In 2008, we were told that Predator drone attacks, renditions, preventive detentions, military tribunals, the Guantanamo detention center, and the surging oftroops into difficult wars were all emblematic of Bush’s disdain for the Constitution and his overall ineptness as commander-in-chief. In 2012, these same continuing protocols are no such thing, but instead valuable anti-terrorism tools, and seen as such by President Obama.
For all the biases and incompetence of Nouri al-Maliki’s elected government in Iraq, the Middle East’s worst dictatorship now seems to have become the region’s most stable constitutional government. Given Iraq’s elections, the country was relatively untouched by the mass “Arab Spring” uprisings. And despite sometimes deadly Sunni-Shiite terrorist violence and the resurgence of al-Qaeda, Iraq’s economy, compared with those of some of other nations in the Middle East, is stable and expanding.
The overthrow of Saddam was also supposed to be a blunder in terms of grand strategy, empowering our enemies Iran and Syria. True, Saddam’s ouster and the subsequent violence may have done that in the short term. But how about the long term, nine years later?
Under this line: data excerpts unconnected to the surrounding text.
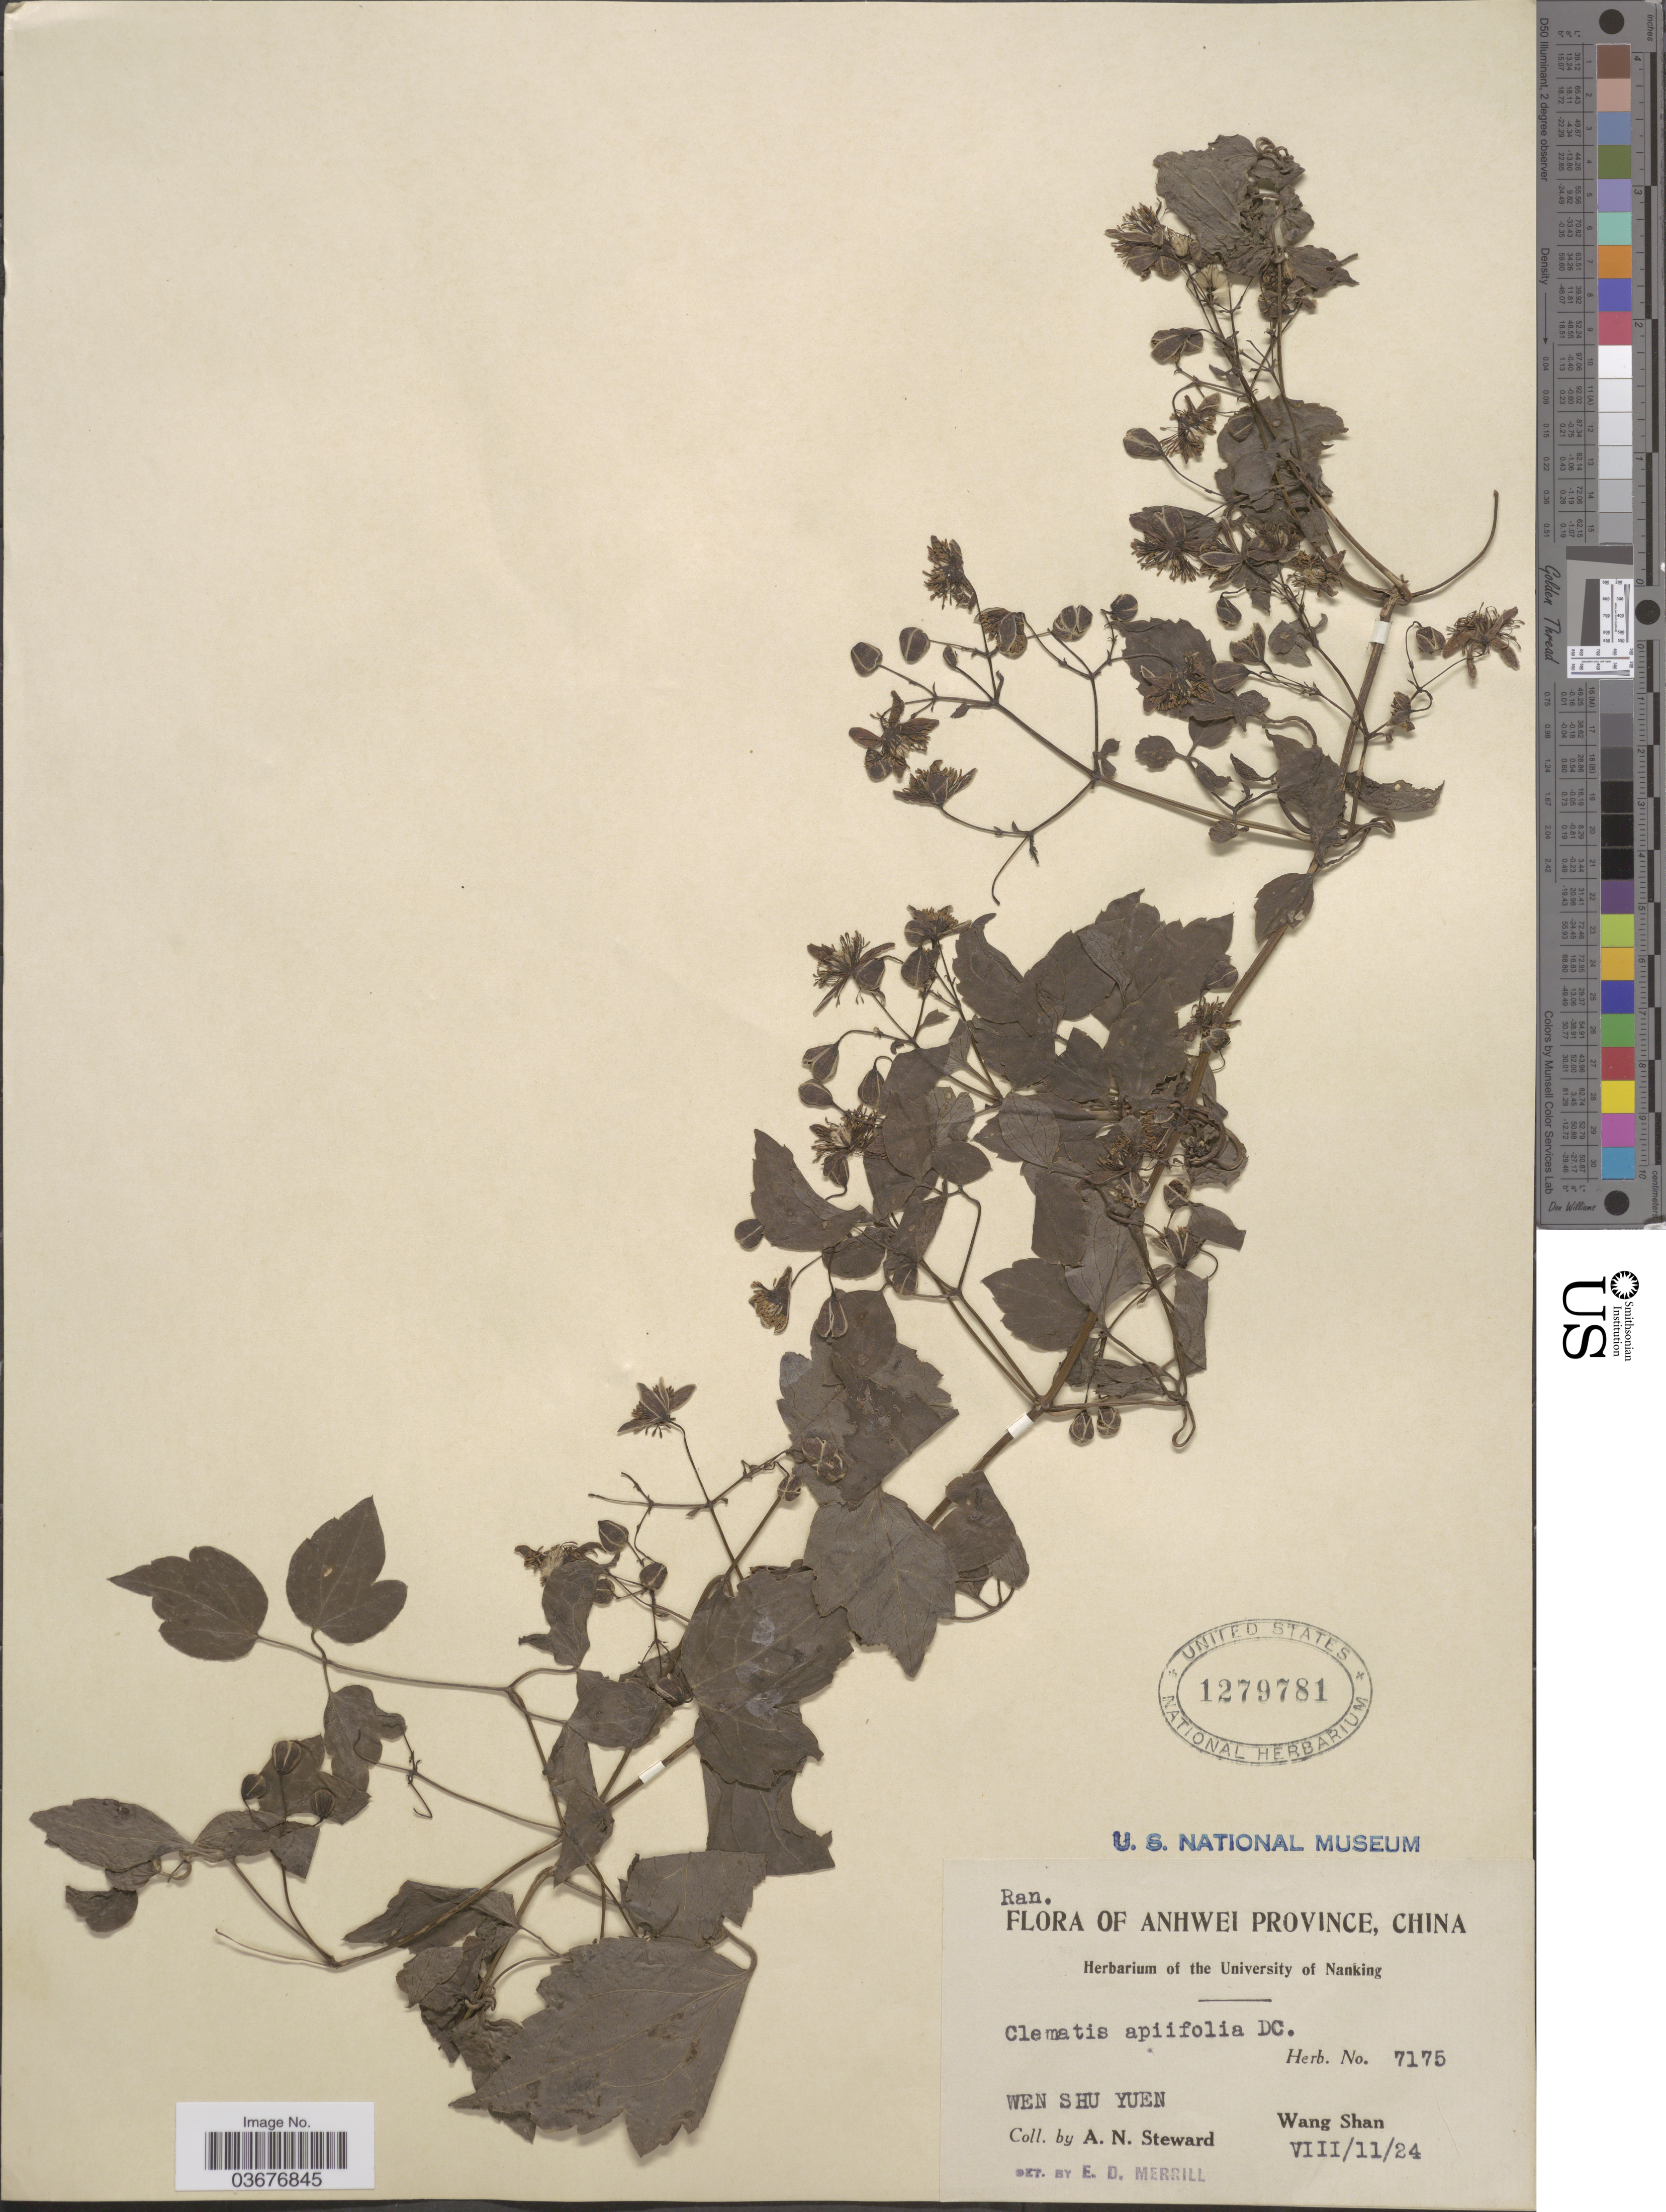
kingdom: Plantae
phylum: Tracheophyta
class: Magnoliopsida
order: Ranunculales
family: Ranunculaceae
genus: Clematis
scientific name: Clematis apiifolia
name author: DC.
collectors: A. N. Steward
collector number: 7175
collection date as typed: Transcribed d/m/y: 11/8/24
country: China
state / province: Anhui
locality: Anhwei Province. Wen Shu Yuen. Wang Shan.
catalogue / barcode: US 1279781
The Assad dynasty seems about to go the way of Egypt’s Hosni Mubarak, Tunisia’s Zine El Abidine Bin Ali, and Libya’s Moammar Qaddafi. Syria’s great ally, Iran — which barely succeeded in putting down popular demonstrations in 2009 — has never been more isolated and beleaguered as it deals with sanctions, international ostracism, and growing unpopularity at home.
Who knows whether Saddam’s fall, trial, and execution, coupled with the creation of an Iraqi constitutional government, triggered a slow chain reaction against similar Middle Eastern tyrannies?
The moral of the story is that history cannot be written as it unfolds. In the case of Iraq, we still don’t know the full story of Saddam’s WMD, the grand strategic effects of the Iraq War, the ripples from the creation of the Iraqi republic, or the relative degree of incompetence of any American administration at war in the Middle East — and we won’t for many years to come.